- Selected extract
— Begin —

Our numerical experiments are organized as follows. We start by analyzing the performance of Algorithm SD. For this, in Sect. 4.1.1, we compare the use of different dropping rules on continuous relaxations of instances of the Robust MST. Then, on the same instances, we evaluate the performance of Algorithm BB-SD in Sect. 4.1.2, showing the benefits of warmstarting Algorithm SD along the nodes. Still for the Robust MST, we compare the performance of Algorithm BB-SD and CPLEX on the generated instances in Sect. 4.1.3.

In Sect. 4.2 we investigate the Robust TSP. We emphasize that our approach computes exactly the same bound as CPLEX for the Robust MST, while this is not the case for the Robust TSP: by using an exact linear optimization oracle (Oracle ) we implicitly optimize over the TSP polytope while CPLEX must rely only on a relaxation. This is why for the Robust TSP we limit ourselves to the comparison between SD and CPLEX on the continuous relaxation of problem (R) at the root node. We implemented BB-SD in C++ and all the tests were run in single thread on an Intel Xeon processor CPU E5-2670 running at 2.60 GHz (16 cores) with 64 GB RAM.

### 4.1 Spanning Tree Problem

Given an undirected weighted graph $$G=(N,E)$$, a minimum spanning tree is a subset of edges that connects all vertices, without any cycles and with the minimum total edge weight. We use the following formulation of the Robust Minimum Spanning Tree problem:

\begin{aligned} {\begin{array}{rrcll} \min &{} {\max _{c\in U} c^\top x}&{}&{}&{}\\ \text { s.t.} &{} \sum _{(u,v)\in E}x_{u,v} &{} = &{} |N|-1&{} \\ &{} \sum _{u,v\in X} x_{u,v} &{} \le &{} |X|-1, &{} \forall \,\emptyset \ne X\subseteq N\\ &{} x &{} \in &{} \{0,1\}^{E}&{} \end{array}} \end{aligned}
(r-MSTP)

The binary vector x in (r-MSTP) corresponds to a set $$E'\subseteq E$$ of edges in G. The second class of constraints in (r-MSTP) excludes cycles in $$(N,E')$$. Together with this, the first constraint enforces that $$(N,E')$$ is connected.

The objective function can easily be linearized by introducing a new variable $$z\in {\mathbb {R}}$$ and constraints $$z\ge c^\top x$$ for all $$c\in U$$. In the above model, the number of inequalities is exponential in the input size, hence we have to use a separation algorithm within CPLEX.

For our experiments, we consider a benchmark of randomly generated instances of r-MSTP. We build complete graphs of five different sizes (from 20 to 60 nodes). The nominal costs are real numbers randomly chosen in the interval [1, 2]. For each size we randomly generate 10 different nominal cost vectors. The scenarios $$c\in U$$ are generated by adding to the vector of nominal costs a random unit vector, multiplied by a scalar factor $$\beta$$. We consider three such factors 1, 2, and 3, and generate three different numbers of scenarios (#sc) 10, 100, and 1000. In total, then, we have a benchmark of 450 instances, available at https://github.com/enribet/MST-Instances/.

— End —

- Information shown

— Begin —

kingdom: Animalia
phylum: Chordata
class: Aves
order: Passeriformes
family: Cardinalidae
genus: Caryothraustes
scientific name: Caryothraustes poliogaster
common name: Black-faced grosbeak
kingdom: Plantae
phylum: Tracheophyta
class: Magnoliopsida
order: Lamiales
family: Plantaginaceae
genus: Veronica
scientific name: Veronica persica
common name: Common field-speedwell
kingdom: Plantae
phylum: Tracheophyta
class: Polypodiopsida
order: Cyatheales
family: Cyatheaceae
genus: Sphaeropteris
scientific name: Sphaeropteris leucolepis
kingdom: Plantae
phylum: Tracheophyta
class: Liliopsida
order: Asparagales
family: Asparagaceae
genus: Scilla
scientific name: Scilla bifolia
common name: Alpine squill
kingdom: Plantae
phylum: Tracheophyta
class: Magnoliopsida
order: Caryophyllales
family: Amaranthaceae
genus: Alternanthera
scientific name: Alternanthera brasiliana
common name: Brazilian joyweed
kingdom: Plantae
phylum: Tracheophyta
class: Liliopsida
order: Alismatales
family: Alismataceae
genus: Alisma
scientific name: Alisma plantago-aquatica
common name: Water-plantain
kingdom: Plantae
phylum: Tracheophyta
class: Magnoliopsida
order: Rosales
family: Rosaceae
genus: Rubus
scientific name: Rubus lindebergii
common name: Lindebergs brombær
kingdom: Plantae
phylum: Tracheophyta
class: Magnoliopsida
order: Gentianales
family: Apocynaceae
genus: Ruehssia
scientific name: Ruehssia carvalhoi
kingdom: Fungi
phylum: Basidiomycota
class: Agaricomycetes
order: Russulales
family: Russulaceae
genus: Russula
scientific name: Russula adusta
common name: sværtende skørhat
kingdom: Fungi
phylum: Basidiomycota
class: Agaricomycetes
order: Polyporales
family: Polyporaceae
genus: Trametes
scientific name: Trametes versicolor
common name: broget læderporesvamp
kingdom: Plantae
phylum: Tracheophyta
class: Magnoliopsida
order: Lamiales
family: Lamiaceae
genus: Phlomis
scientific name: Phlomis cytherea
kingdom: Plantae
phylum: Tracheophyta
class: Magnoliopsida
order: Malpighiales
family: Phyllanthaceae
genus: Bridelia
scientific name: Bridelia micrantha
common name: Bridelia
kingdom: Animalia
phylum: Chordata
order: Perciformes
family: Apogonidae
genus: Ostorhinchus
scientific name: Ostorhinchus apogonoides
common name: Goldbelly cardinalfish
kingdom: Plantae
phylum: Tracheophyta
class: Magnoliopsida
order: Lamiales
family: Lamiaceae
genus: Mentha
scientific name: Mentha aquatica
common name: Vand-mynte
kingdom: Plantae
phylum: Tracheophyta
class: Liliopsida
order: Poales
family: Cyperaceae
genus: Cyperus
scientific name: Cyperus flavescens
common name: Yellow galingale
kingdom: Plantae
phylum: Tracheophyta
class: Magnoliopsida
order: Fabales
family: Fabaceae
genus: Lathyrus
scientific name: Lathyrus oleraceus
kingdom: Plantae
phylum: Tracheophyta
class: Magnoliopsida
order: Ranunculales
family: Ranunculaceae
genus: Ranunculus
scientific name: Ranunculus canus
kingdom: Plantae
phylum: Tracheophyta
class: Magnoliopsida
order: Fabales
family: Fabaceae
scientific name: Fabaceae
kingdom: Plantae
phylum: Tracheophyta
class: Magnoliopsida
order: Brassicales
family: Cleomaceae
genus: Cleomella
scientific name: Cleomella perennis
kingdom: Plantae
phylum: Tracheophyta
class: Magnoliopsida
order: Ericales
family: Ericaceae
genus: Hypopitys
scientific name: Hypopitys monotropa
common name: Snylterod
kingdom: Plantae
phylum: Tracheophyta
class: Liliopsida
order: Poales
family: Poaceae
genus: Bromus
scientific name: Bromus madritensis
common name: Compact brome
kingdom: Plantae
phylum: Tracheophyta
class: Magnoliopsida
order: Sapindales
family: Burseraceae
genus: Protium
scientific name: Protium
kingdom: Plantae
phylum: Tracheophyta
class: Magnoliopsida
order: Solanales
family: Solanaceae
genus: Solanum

— End —

- Set tasks
a) Rewrite the robust optimization text from "In Sect. 4.2 we" to "with 64 GB RAM.", inclusive, with "Gurobi" in place of "CPLEX".
b) List every section number that the robust optimization text cites in its running sentences, leaving out headings.

- Answers provided
a)
In Sect. 4.2 we investigate the Robust TSP. We emphasize that our approach computes exactly the same bound as Gurobi for the Robust MST, while this is not the case for the Robust TSP: by using an exact linear optimization oracle (Oracle ) we implicitly optimize over the TSP polytope while Gurobi must rely only on a relaxation. This is why for the Robust TSP we limit ourselves to the comparison between SD and Gurobi on the continuous relaxation of problem (R) at the root node. We implemented BB-SD in C++ and all the tests were run in single thread on an Intel Xeon processor CPU E5-2670 running at 2.60 GHz (16 cores) with 64 GB RAM.

b)
- 4.1.1
- 4.1.2
- 4.1.3
- 4.2